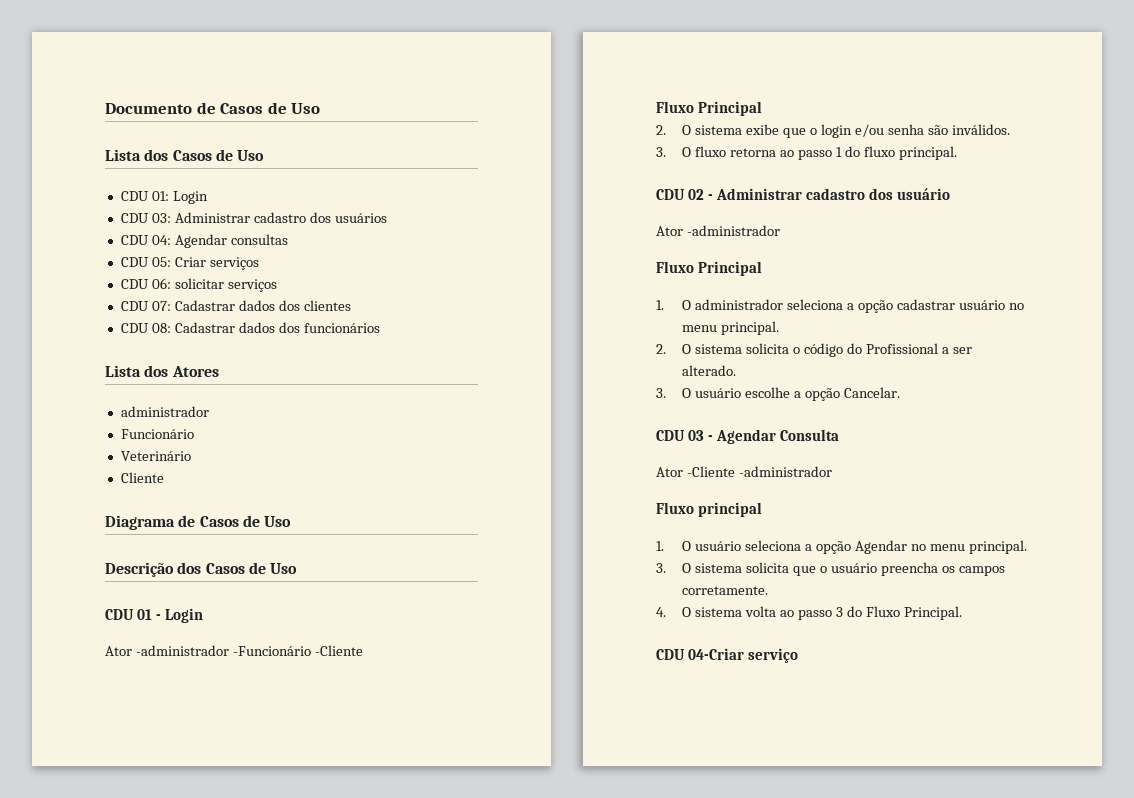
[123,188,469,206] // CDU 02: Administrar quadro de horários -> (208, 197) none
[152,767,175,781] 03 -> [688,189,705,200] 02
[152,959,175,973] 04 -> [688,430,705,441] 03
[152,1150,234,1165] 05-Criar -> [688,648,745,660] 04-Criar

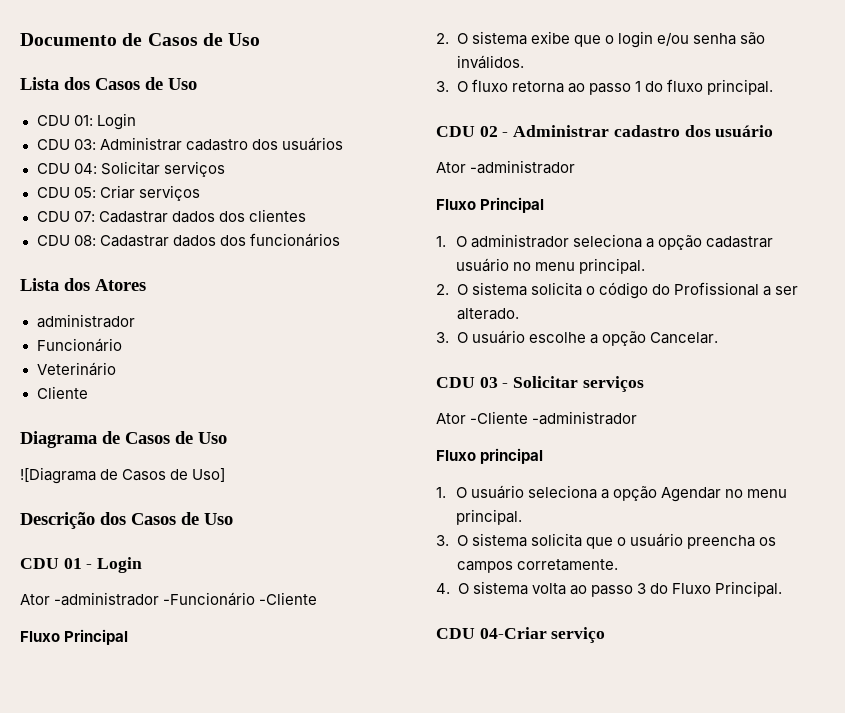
[174,234,288,248] Agendar consultas -> [100,161,225,177] Solicitar serviços
[120,278,277,292] // CDU 06: solicitar serviços -> (200, 193) none
(292, 521) none -> [20,467,226,484] // ![Diagrama de Casos de Uso]
[716,429,840,444] Agendar Consulta -> [513,376,644,392] Solicitar serviços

• • • • • • •

— Exercise directions —
Print each record exactly as it stands, leaving the images out.

— Result for this exercise —
[123,188,469,206] // CDU 02: Administrar quadro de horários -> (208, 197) none
[152,767,175,781] 03 -> [688,189,705,200] 02
[152,959,175,973] 04 -> [688,430,705,441] 03
[152,1150,234,1165] 05-Criar -> [688,648,745,660] 04-Criar

[174,234,288,248] Agendar consultas -> [100,161,225,177] Solicitar serviços
[120,278,277,292] // CDU 06: solicitar serviços -> (200, 193) none
(292, 521) none -> [20,467,226,484] // ![Diagrama de Casos de Uso]
[716,429,840,444] Agendar Consulta -> [513,376,644,392] Solicitar serviços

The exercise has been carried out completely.